When you commit to towing or buying a larger RV, you have a responsibility to learn new rules and motor vehicle laws. These laws include being aware of your height and clearance, among other safety and logistical changes. This knowledge is for your peace of mind, as well as to protect your investment! Nothing ruins a great trip, like causing thousands of dollars of damage to your rig or getting stuck in a difficult or impossible place to get out of without time and stress. Be confident in your driving and know your exact RV height clearance!

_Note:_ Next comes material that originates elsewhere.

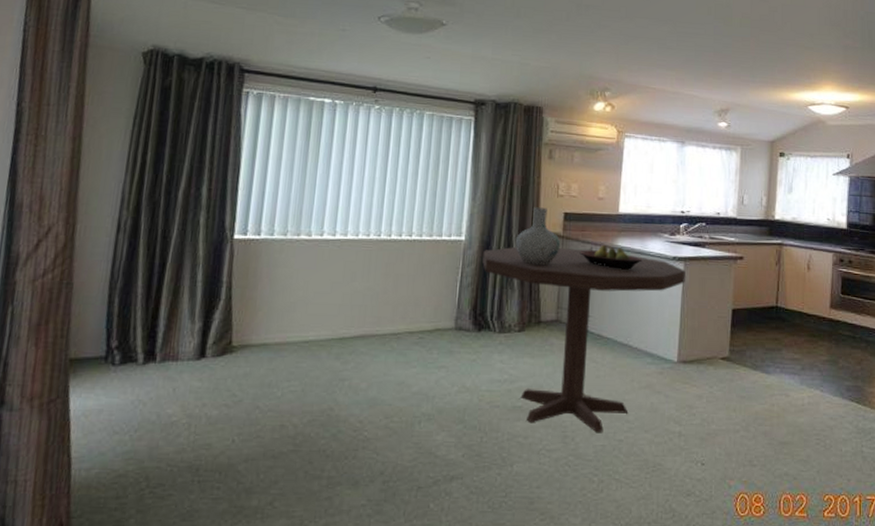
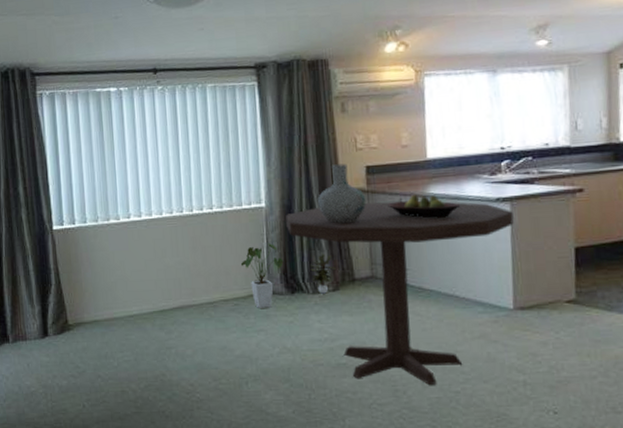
house plant: none [431,277,475,345] -> present [240,242,284,309]
potted plant: none [499,291,524,334] -> present [309,251,336,294]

One way to check height limits is by reading the State and Federal Vehicle Height Regulations Maximum Allowable Vehicle Height. Most states are 13’6”, except for Kentucky, which is 11’6” tall. Some states have 14’ on their state-maintained roads (freeways). Most states have a 14-16 foot minimum height for bridges and overpasses, but again, better err on the side of caution here, as the size can change 2-3” each time a road is repaved and usually isn’t measured again. Private property may not comply at all with these limits.
RV Specific Clearance Rules
These height limits on vehicles pertain to commercial vehicles, but in many states, RVs aren’t considered commercial, so they don’t apply. Your RV may be above the height clearance! Most likely if aftermarket changes were made. Some states have laws pertaining only to RVs, while other states lump RVs in with commercial vehicles. Be aware of your state rules if you are close to height limits.
Bridge Clearance Issues
Not all routes are big RV safe. Many bridges, especially on smaller rural roads or in town, are not tall enough. You can’t trust the signage either, as signs often aren’t up to date after road repairs, repaving, and erosion. Most bridges started with 14-16’ clearance. This measurement gives you a base guideline for where you will be “safe.” But things can always change based on road conditions, repairs, sagging bridges, or other changes that may not be up to par, especially on smaller roads.
Recommendations for You, the RV Owner
Know How Tall Your RV Is
It is important to measure to the top of all AC units, generators, racks, antennas, satellites, and anything else that is on top of the RV. Your listed height doesn’t typically include rooftop additions such as AC units. Don’t rely on the manufacturer’s numbers or the owner’s manual only. These numbers are not always accurate, depending on wheels, aftermarket accessories, AC units, or additional roof items.
Map out Your Route
Mapping your route is especially important the more you get off the beaten path. The likelihood of low or tight routes increases on smaller roadways. Using an RV specific GPS App is very important if you have a big camper. These apps allow you to input your rig’s size, and it will calculate a safe route.
Pay Attention to Signs
While signs aren’t always reliable, they are your first clue that a road isn’t going to be safe for your rig or that a tight turn, dead-end, bridge, or overpass may be coming up.
Go Slow Under Low Bridges
Just in case you have a tight fit, if you go slowly, you can figure out if you’re going to fit before you do intense damage to your rig. Remember, any damage is your fault. If you damage a structure with your rig, you are liable to fix it and your RV. These repairs can get very costly, very fast. Besides, you are without your RV for a long time.
Don’t Go Through Drive-Thrus!
This should go without saying, but this happens a lot, where drivers forget they are towing or think they will fit. Don’t try to squeeze into banks, fast food, or other drive-thrus with trailers or large RVs. Often the turn is too tight, even if there isn’t a roof. Taking out corners of buildings, landscaping, curbs, and barricades are rough on your rig. Just go inside and be safe.
So, How Tall is an RV?
Just an idea of the range, below are heights for various types of units. Of course, this is just an idea; your rig can vary, and you should be sure to measure it yourself before hitting the road.
When you tow, being safe and getting to your destination with minimum stress is the key to enjoying your new mobile adventure unit. Making sure to get there in one un-damaged piece, with all your rooftop accessories, wheels, and corners unblemished is a great place to start. And no one wants to have to back a rig up a road for miles to a turnaround point either just because you didn’t know your RV’s height clearance! You can avoid this stress by measuring your rig, mapping your route, and using an RV-specific GPS, especially if you are heading off the beaten path.